## [JOB]
Return unchanged every line of the listing below, from the line containing "and Tech Lead" up to and including the final line of the listing.

## [MATERIAL FOR THIS TASK]

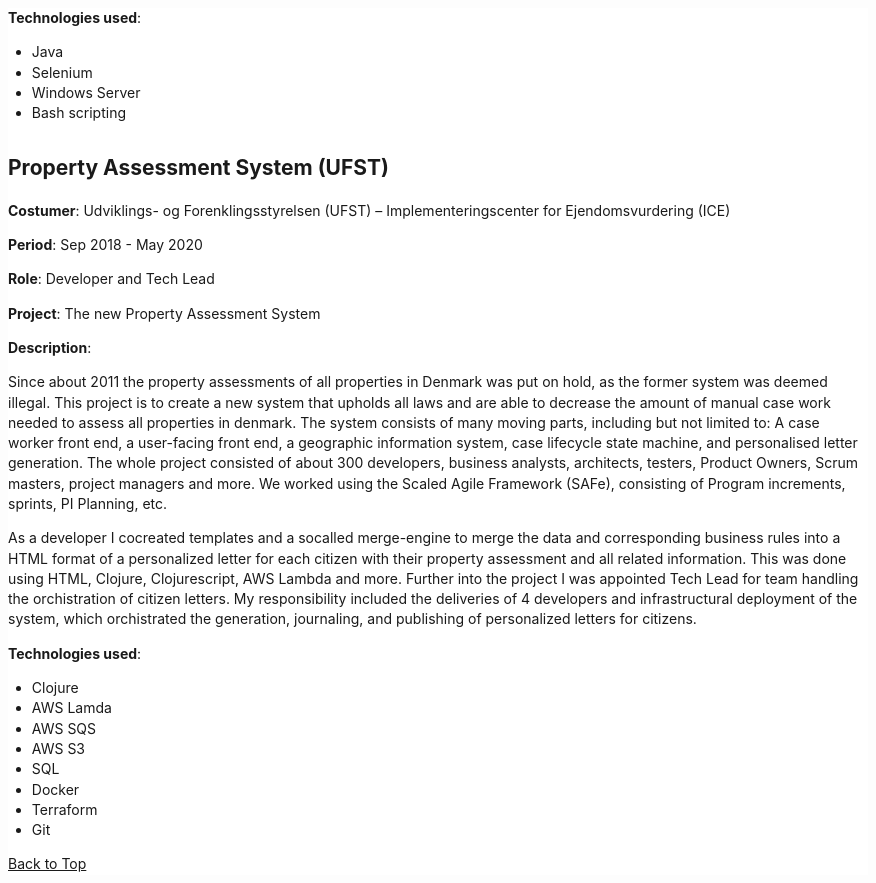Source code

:__Technologies used__:
* Java
* Selenium
* Windows Server
* Bash scripting

## Property Assessment System (UFST)

__Costumer__:  Udviklings- og Forenklingsstyrelsen (UFST) – Implementeringscenter for Ejendomsvurdering (ICE)

__Period__: Sep 2018 - May 2020

__Role__: Developer and Tech Lead

__Project__: The new Property Assessment System

__Description__:

Since about 2011 the property assessments of all properties in Denmark was put on hold, as the former system was deemed illegal. This project is to create a new system that upholds all laws and are able to decrease the amount of manual case work needed to assess all properties in denmark. The system consists of many moving parts, including but not limited to: A case worker front end, a user-facing front end, a geographic information system, case lifecycle state machine, and personalised letter generation.
The whole project consisted of about 300 developers, business analysts, architects, testers, Product Owners, Scrum masters, project managers and more. We worked using the Scaled Agile Framework (SAFe), consisting of Program increments, sprints, PI Planning, etc.

As a developer I cocreated templates and a socalled merge-engine to merge the data and corresponding business rules into a HTML format of a personalized letter for each citizen with their property assessment and all related information. This was done using HTML, Clojure, Clojurescript, AWS Lambda and more. 
Further into the project I was appointed Tech Lead for team handling the orchistration of citizen letters. My responsibility included the deliveries of 4 developers and infrastructural deployment of the system, which orchistrated the generation, journaling, and publishing of personalized letters for citizens.

__Technologies used__:
* Clojure
* AWS Lamda
* AWS SQS
* AWS S3
* SQL
* Docker
* Terraform
* Git


[Back to Top](#christoffer-bredo-lillelund)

## [OUTPUT]
__Role__: Developer and Tech Lead

__Project__: The new Property Assessment System

__Description__:

Since about 2011 the property assessments of all properties in Denmark was put on hold, as the former system was deemed illegal. This project is to create a new system that upholds all laws and are able to decrease the amount of manual case work needed to assess all properties in denmark. The system consists of many moving parts, including but not limited to: A case worker front end, a user-facing front end, a geographic information system, case lifecycle state machine, and personalised letter generation.
The whole project consisted of about 300 developers, business analysts, architects, testers, Product Owners, Scrum masters, project managers and more. We worked using the Scaled Agile Framework (SAFe), consisting of Program increments, sprints, PI Planning, etc.

As a developer I cocreated templates and a socalled merge-engine to merge the data and corresponding business rules into a HTML format of a personalized letter for each citizen with their property assessment and all related information. This was done using HTML, Clojure, Clojurescript, AWS Lambda and more. 
Further into the project I was appointed Tech Lead for team handling the orchistration of citizen letters. My responsibility included the deliveries of 4 developers and infrastructural deployment of the system, which orchistrated the generation, journaling, and publishing of personalized letters for citizens.

__Technologies used__:
* Clojure
* AWS Lamda
* AWS SQS
* AWS S3
* SQL
* Docker
* Terraform
* Git


[Back to Top](#christoffer-bredo-lillelund)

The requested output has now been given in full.